— START OF READING TEXT —

The method of producing complex reticular cages and the associated machinery for the automatic construction can be used downstream of a system for automatic production of electro-welded metal nets of FIGS. 33 and 34, and more specifically downstream of the automatic electro-welding assembly (45), or it can also serve, downstream, an automatic movable magazine FIGS. 35 and 36, provided with several movable trolleys (52), which slide on rails (51) and which carry metal nets of various shapes and sizes (53)(54)(55)(56).

According to a preferred aspect of the invention a method for the automatic and continuous construction and assembly of complex reticular cages derived from electro-welded metal nets with constant orthogonal meshes (1) and/or irregular orthogonal meshes (1.1) is provided, that can be used as reinforcements in concrete castings in anti-seismic construction projects, characterised in that it involves initially making one or more simple cages of various shapes and sizes, or even simple rectilinear and/or folded bars, which are parked temporarily downstream (41) so as to allow their continuous construction; in said zone they are assembled, placed side by side and/or overlaid on each other and/or made to penetrate each other, always being handled automatically with suitable grippers, and subsequently transported in pre-assembled form (4) to the folding assembly (3) during the formation of the external enclosure cage (1)(1.1), which when work is finished will enclose them thus forming a complex three-dimensional reticular structure.

— END OF READING TEXT —
— START OF DATASET CONTENT —

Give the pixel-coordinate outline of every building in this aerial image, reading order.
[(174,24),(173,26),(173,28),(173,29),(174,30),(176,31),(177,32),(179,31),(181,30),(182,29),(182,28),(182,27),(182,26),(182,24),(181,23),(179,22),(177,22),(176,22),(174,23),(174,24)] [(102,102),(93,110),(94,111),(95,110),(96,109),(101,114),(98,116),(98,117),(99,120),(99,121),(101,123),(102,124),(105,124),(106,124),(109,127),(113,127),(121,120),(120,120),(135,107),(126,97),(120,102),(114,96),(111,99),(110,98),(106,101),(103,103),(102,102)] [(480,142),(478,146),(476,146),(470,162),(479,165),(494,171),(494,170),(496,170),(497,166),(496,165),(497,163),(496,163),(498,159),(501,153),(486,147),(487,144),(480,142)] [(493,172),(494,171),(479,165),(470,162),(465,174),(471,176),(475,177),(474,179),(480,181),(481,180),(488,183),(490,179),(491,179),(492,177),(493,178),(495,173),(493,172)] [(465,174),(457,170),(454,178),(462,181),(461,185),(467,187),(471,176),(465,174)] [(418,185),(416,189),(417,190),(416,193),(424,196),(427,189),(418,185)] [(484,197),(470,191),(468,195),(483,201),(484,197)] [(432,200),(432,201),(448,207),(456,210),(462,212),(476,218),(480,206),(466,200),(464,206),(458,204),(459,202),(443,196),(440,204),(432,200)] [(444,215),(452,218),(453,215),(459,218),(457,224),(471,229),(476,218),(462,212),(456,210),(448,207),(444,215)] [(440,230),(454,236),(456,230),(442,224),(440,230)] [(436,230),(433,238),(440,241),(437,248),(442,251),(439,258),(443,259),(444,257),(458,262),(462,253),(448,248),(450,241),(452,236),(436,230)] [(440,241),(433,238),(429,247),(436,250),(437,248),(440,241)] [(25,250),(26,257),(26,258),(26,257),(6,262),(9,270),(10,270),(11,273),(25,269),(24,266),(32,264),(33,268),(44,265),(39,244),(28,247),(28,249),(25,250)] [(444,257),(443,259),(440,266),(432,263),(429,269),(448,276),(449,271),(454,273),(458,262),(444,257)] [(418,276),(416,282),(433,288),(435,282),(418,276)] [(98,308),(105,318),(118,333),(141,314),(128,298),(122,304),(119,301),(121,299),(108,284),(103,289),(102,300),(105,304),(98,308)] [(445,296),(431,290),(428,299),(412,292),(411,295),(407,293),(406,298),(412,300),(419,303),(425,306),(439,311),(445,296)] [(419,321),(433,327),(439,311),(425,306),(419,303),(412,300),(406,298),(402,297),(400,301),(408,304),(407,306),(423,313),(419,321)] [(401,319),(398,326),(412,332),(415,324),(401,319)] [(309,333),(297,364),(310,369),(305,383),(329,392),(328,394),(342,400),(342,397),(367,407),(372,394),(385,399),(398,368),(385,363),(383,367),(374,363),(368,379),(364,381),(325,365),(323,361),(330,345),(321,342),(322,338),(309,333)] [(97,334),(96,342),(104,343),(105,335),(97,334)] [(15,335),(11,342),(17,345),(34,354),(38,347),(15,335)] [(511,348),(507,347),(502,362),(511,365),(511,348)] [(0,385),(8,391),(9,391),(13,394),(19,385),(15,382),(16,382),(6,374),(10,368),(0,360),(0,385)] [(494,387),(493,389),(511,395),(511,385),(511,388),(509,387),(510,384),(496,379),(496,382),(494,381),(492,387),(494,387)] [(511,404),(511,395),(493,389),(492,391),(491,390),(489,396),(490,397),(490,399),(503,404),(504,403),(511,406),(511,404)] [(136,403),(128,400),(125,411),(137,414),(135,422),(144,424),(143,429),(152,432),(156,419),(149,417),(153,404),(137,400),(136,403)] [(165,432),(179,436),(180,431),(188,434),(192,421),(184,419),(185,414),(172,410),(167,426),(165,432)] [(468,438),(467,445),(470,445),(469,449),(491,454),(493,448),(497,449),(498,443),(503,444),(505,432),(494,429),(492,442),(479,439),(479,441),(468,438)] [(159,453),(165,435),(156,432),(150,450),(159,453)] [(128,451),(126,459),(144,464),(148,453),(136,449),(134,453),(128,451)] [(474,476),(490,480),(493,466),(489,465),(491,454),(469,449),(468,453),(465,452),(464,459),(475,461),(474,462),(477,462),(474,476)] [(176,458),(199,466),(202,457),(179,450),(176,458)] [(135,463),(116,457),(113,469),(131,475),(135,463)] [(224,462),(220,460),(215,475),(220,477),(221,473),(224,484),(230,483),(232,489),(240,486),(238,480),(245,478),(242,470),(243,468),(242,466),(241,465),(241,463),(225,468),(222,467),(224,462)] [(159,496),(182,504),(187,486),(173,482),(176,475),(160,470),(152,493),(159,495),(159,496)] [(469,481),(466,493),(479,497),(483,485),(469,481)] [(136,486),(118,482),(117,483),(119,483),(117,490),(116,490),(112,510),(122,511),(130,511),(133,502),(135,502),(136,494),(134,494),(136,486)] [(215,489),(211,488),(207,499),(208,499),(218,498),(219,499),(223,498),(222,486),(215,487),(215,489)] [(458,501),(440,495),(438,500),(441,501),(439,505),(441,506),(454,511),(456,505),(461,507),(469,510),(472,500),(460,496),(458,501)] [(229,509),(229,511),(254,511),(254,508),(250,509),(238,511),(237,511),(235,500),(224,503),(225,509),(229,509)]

— END OF DATASET CONTENT —
— START OF DATASET CONTENT —

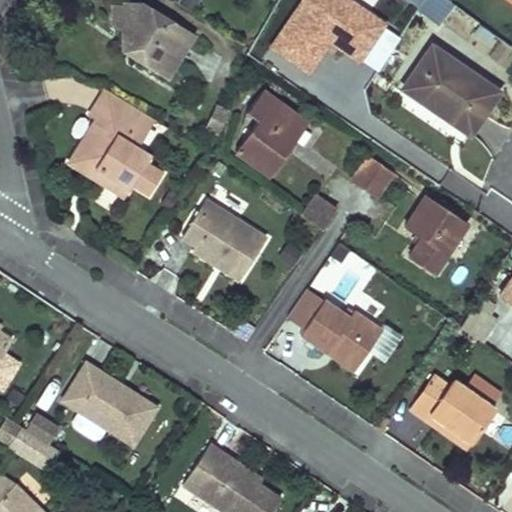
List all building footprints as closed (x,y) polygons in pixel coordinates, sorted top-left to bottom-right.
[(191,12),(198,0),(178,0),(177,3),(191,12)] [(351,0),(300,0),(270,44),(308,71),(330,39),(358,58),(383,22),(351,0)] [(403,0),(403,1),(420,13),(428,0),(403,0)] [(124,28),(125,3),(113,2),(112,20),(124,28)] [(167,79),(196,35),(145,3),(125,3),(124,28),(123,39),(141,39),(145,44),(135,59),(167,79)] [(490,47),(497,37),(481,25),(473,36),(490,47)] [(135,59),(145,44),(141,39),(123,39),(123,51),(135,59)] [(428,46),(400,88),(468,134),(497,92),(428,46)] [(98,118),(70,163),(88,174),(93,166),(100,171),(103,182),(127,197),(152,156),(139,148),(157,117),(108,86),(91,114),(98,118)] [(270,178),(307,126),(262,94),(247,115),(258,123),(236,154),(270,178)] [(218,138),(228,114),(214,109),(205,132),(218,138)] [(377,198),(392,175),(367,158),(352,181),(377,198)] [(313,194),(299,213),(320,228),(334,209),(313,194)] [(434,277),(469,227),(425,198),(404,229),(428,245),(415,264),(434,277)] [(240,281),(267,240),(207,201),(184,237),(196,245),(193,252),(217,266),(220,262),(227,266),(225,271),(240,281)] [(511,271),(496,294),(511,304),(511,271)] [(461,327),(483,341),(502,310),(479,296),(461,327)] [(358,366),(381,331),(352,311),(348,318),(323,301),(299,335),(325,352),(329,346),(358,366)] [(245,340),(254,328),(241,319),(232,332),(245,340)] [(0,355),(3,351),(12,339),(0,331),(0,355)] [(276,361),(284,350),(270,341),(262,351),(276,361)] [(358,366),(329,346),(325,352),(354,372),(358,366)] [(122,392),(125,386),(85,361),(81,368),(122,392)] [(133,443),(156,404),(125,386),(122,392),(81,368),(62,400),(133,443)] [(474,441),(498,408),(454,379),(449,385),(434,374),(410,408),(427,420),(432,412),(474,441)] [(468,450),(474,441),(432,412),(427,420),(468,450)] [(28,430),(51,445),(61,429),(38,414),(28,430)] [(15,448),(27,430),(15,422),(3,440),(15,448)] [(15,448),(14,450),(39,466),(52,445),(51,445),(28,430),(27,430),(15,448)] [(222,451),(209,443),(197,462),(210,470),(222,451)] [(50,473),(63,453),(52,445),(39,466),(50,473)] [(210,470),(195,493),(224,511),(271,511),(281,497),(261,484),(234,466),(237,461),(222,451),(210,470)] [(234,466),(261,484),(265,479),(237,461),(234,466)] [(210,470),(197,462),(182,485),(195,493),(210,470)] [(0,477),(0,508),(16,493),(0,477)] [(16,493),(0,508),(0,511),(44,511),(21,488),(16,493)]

— END OF DATASET CONTENT —

**PROBLEMS TO SOLVE**:
1. Transcribe the passage on reticular cages from "The method of" to "and sizes (53)(54)(55)(56).".
2. In the passage on reticular cages, what do the movable trolleys of the automatic magazine slide on?
The data above has no connection to the passage on reticular cages.

**ANSWERS BY TASK**:
1.
The method of producing complex reticular cages and the associated machinery for the automatic construction can be used downstream of a system for automatic production of electro-welded metal nets of FIGS. 33 and 34, and more specifically downstream of the automatic electro-welding assembly (45), or it can also serve, downstream, an automatic movable magazine FIGS. 35 and 36, provided with several movable trolleys (52), which slide on rails (51) and which carry metal nets of various shapes and sizes (53)(54)(55)(56).

2. Rails (51).